= Beginning of Section =

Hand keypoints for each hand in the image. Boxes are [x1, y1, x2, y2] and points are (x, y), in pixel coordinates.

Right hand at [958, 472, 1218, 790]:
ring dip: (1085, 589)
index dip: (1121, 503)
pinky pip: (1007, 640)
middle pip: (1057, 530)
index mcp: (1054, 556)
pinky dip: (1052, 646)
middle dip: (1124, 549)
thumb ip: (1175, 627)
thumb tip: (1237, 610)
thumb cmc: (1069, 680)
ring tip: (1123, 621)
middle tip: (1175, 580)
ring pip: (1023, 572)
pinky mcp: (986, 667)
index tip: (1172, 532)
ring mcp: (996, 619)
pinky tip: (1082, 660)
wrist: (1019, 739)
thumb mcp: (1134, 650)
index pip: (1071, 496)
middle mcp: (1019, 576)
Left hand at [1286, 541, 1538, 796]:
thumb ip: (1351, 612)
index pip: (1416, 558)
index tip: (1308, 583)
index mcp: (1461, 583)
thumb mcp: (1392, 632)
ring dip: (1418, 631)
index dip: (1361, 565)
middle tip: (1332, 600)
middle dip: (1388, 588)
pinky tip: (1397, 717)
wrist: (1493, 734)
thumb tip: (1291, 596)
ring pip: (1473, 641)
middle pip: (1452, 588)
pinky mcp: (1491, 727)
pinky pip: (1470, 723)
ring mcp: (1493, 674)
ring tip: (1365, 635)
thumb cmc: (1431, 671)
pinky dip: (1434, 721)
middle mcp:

= End of Section =

**What is being asked:** Within the material above, find every line containing the word "index" and copy it.

**Response to this task:**
index dip: (1121, 503)
index mcp: (1054, 556)
index tip: (1172, 532)
index pip: (1071, 496)
index pip: (1416, 558)
index tip: (1308, 583)
index mcp: (1461, 583)
index dip: (1361, 565)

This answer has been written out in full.